Source extract:
Ptarmigan along trail to Lion Lake #1, Wild Basin, RMNP, Colorado


Another hour further up the trail, at 8:00 AM, I took this scenic shot with Mt Alice in the background. I had hiked up this way a month prior, but through deep wet snow, and I hadn't reached this point until about 10:00 AM. I felt good about my pace and hoped to be well on my way back down before noon to avoid any chance of getting caught high with afternoon storm activity.

Scenic view of rocky pond with Mt. Alice in the background, Wild Basin, RMNP, Colorado


Just 5 minutes later, I was at Lions Lake #1 and getting a shot with Chiefs Head in the background. This is where the trail starts to peter out though, and spotting cairns - assumed to be the path of least resistance - becomes a monotonous job.

Scenic view of Lion Lake #1 with Chiefs Head Peak in the background, Wild Basin, RMNP, Colorado


At 8:30 AM, I stopped for a picture of Trio Falls, but when I got home and looked at the shot, there appears to have been a mosquito on the lens. At least that’s one that wasn’t getting my blood.

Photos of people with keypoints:
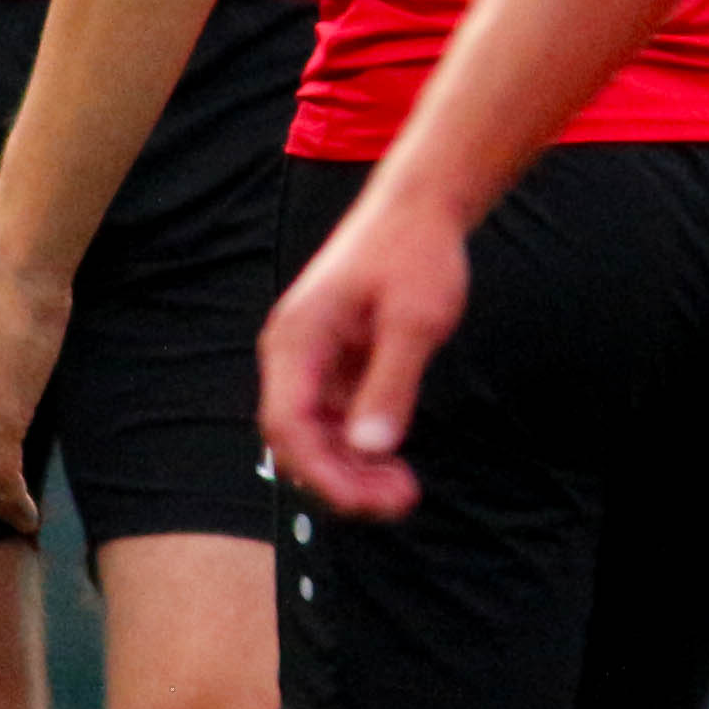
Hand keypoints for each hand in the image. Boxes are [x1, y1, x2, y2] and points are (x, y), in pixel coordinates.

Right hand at [256, 183, 474, 520]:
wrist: (419, 208)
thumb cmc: (415, 252)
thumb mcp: (414, 319)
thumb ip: (390, 383)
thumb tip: (370, 448)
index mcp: (298, 339)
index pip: (288, 425)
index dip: (323, 473)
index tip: (370, 500)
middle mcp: (292, 355)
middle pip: (295, 441)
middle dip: (341, 481)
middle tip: (401, 500)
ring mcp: (311, 363)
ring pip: (314, 439)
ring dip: (351, 472)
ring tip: (403, 490)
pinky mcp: (333, 367)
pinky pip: (334, 424)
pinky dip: (359, 450)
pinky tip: (393, 464)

Task requirements:
a) From the Wild Basin hiking account above, set down the passage between "Another hour further" and "a monotonous job.", inclusive.
b) Supply the next part of the Wild Basin hiking account, picking up after its final sentence.

Written answers:
a)
Another hour further up the trail, at 8:00 AM, I took this scenic shot with Mt Alice in the background. I had hiked up this way a month prior, but through deep wet snow, and I hadn't reached this point until about 10:00 AM. I felt good about my pace and hoped to be well on my way back down before noon to avoid any chance of getting caught high with afternoon storm activity.

Scenic view of rocky pond with Mt. Alice in the background, Wild Basin, RMNP, Colorado


Just 5 minutes later, I was at Lions Lake #1 and getting a shot with Chiefs Head in the background. This is where the trail starts to peter out though, and spotting cairns - assumed to be the path of least resistance - becomes a monotonous job.

b)
Trio Falls, above Lion Lake #1, Wild Basin, RMNP, Colorado


With all the rock hopping, and at about 12,500 feet in elevation now, my pace was slowing to a crawl. At about 10:25 AM, I was still about 3/4 of a mile and 1,000 vertical feet from the summit. I took a quick look around for any signs of weather coming in, and then looked up the long west slopes to the west ridge and slowly moved on.

Looking up the west slopes leading to the west ridge of Chiefs Head Peak, Wild Basin, RMNP, Colorado


I like this shot of the upper north face of Chiefs Head, with Pagoda and Mt Meeker in the background. At the time though, I had just come up over a false summit, and realizing I still had two to three hundred vertical feet and about twenty minutes to go, my appreciation of the view was limited. I believe it was here where the ridge narrowed briefly to about 15 feet or so, and I carefully checked it out to be sure the rock was secure enough before I continued.

Upper two or three hundred vertical feet of Chiefs Head Peak’s north face, as seen from the west ridge


I finally reached the summit right about noon, and this shot, looking east along the ridge towards Pagoda Mountain, followed by Longs Peak and Mt Meeker, was the view I wanted. Something odd was going on though; the sound of an aircraft engine echoed all through the Glacier Gorge, on the north side of Chiefs Head. I looked around for the source, but I couldn't see anything.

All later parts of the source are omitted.